#### SOURCE

◇ ◇ ◇

What is the health and safety danger I spoke of? You might think that if
you waltz into this honor system, and perform better (which in this case
mainly means you played longer) than everyone else on your entire
server, that you would become rank 14. Not by a long shot. Your gains
are capped each week, so it will take months and months to gain rank 14.
Once you get up to rank 10, you are now competing against people who
play the game 10 hours per day and up. There is no limit to how much a
person can play, so players are driven to play every waking moment
(forget having a job or social life) for fear that if they don't, some
OTHER player will do so and be ahead in rank.

The idea that time > skill has gone from a merely fundamentally bad
idea, to being actually dangerous, addicting people to the point of
fatigue and death. No wonder China's new laws about MMOs are addressing
this problem. MMO games must only award players full experience points
for the first three hours of each day, half experience for the next two
hours, and no experience after five hours. (Logging off for at least 5
hours will reset the system.)

◇ ◇ ◇

#### TO DO
- 1) In the MMO honor system passage, translate "Your gains are capped each week, so it will take months and months to gain rank 14." into Spanish.
- 2) From the MMO honor system passage, quote the text between "Once you get" and "ahead in rank.", inclusive.
The listing that follows has no connection to the MMO honor system passage.

#### RAW DATA
◇ ◇ ◇

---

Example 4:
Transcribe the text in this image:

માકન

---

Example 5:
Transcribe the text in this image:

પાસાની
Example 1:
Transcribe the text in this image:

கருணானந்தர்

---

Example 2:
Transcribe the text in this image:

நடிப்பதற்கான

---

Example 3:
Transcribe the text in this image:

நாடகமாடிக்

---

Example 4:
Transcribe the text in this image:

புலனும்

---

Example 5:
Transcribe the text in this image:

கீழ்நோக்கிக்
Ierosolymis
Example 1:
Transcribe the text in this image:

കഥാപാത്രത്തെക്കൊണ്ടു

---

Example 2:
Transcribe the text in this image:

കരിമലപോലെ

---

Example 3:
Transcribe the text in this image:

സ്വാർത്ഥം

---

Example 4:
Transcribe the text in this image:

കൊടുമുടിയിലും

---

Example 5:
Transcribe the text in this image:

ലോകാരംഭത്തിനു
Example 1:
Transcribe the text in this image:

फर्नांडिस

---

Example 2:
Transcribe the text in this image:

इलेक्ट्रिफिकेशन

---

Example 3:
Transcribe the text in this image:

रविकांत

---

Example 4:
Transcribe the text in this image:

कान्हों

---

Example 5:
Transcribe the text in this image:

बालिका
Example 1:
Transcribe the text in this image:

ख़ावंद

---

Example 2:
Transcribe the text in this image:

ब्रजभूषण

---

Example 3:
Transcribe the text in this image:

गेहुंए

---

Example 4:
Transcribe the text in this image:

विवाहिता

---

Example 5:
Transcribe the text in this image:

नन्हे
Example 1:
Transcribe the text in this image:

◇ ◇ ◇

#### RESULTS IN ORDER
- 1) Tus ganancias tienen un límite cada semana, así que te llevará meses y meses alcanzar el rango 14.

- 2)
Once you get up to rank 10, you are now competing against people who
play the game 10 hours per day and up. There is no limit to how much a
person can play, so players are driven to play every waking moment
(forget having a job or social life) for fear that if they don't, some
OTHER player will do so and be ahead in rank.